TASK OBJECTIVE: Whenever a line in the entries below contains the string "image", copy that line.

Segment Start: INPUT FOR THIS TASK

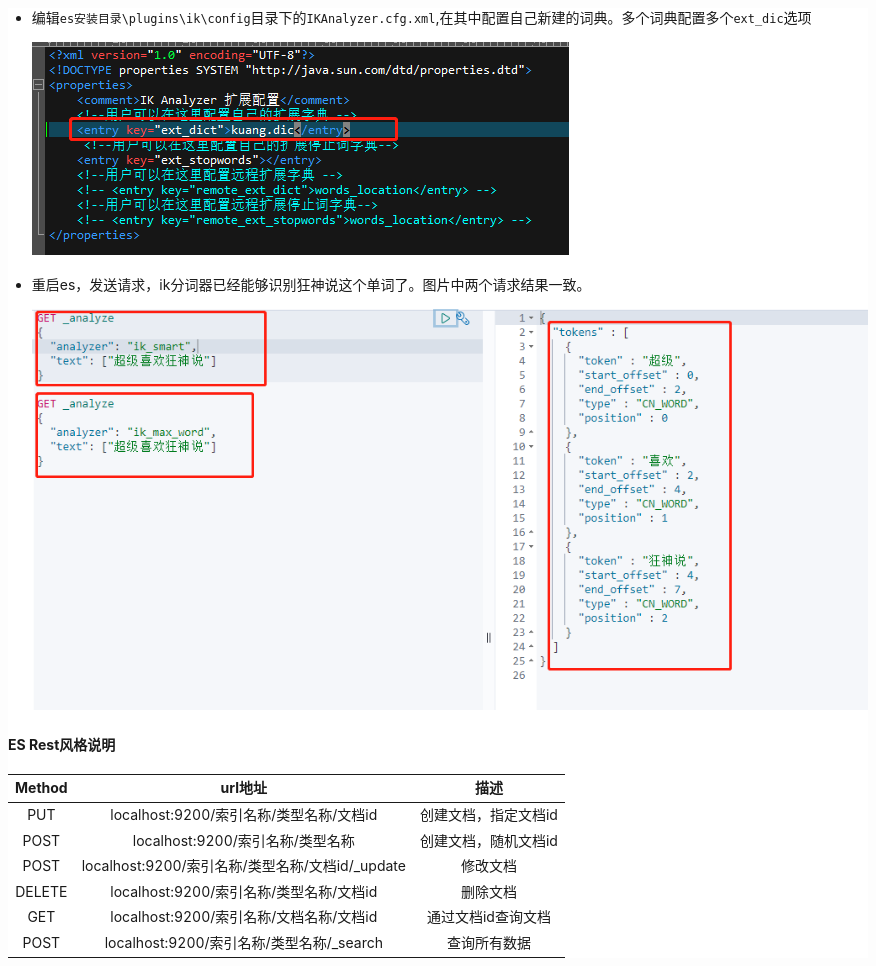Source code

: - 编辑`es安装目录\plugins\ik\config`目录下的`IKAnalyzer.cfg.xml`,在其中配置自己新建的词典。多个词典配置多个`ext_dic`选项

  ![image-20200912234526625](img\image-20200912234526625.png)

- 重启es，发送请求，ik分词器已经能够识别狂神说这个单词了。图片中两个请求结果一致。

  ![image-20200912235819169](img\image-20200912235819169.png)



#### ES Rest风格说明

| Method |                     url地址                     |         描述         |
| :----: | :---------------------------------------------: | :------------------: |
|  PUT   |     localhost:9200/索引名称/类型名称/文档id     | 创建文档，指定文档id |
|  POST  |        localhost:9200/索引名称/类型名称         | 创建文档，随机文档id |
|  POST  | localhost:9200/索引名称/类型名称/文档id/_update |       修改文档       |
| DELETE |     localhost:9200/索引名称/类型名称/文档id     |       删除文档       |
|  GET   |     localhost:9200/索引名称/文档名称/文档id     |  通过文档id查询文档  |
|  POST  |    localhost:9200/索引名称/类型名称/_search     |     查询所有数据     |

Segment End: INPUT FOR THIS TASK

EXPECTED ANSWER:
  ![image-20200912234526625](img\image-20200912234526625.png)
  ![image-20200912235819169](img\image-20200912235819169.png)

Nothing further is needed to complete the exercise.